Antworten - Kommentar von Edith Bär (26.01. 2010 17:56 Uhr):
ausser der Marke Demeter glaube ich keinem Bio Produkt. Wenn man regional einkauft vom Bauernhof um die Ecke ist das allemal besser als alle Bio Label
Antworten - Kommentar von Fritz (26.01. 2010 20:00 Uhr):
Ihr Bericht über BIO ist m.E. geschmeichelt da mit BIO der größte Betrug am Verbraucher getätigt wird.Und der Verbraucher fährt trotzdem auf BIO ab. Unsere konventionell erzeugte Lebensmittel werden bei der Erfassung auch kontrlliertauf unerlaubte Rückstände.

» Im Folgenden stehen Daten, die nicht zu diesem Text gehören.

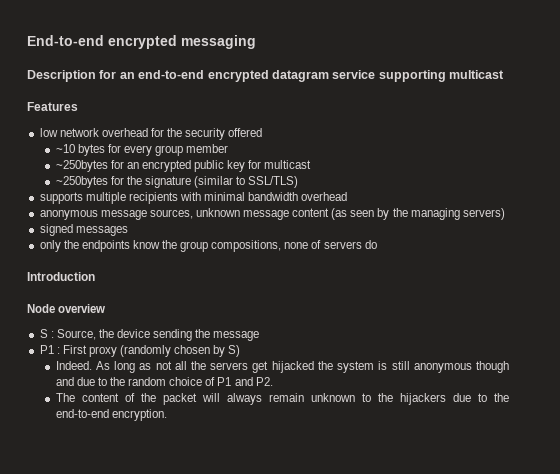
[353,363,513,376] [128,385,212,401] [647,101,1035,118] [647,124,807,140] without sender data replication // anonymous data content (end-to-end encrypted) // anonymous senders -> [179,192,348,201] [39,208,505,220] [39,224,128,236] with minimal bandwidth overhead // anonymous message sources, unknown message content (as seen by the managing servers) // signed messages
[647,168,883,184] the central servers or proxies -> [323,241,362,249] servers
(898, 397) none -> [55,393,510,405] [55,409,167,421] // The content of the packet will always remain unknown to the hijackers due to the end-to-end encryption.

Antworten - Kommentar von Wolfgang Schiefer (27.01. 2010 08:24 Uhr):
Irgendwie ist der Beitrag nicht ganz vollständig, oder irre ich mich?
Antworten - Kommentar von Franz Berger (03.02. 2010 13:12 Uhr):
Ich behaupte das in BIOPRODUKTEN 100% BIO drinnen ist!!!! Die Fa. Landgarten in Bruck/Leitha ist ein reiner Bioproduzent - daher wissen wir selbstverständlich wer - wann - was - wo - wie usw. BIO -PRODUKTE prüft auch bei IMPORTIERTEN Produkten. Die Bioprüfstellen nehme ICH an kennen Sie sicherlich alle. Selbstverständlich muß bei jedem Bioprodukt die Nachvollziehbarkeit gewähleistet sein. Sollten Sie anderer Meinung sein, lade Ich Sie recht herzlich zu uns in die Firma Landgarten ein.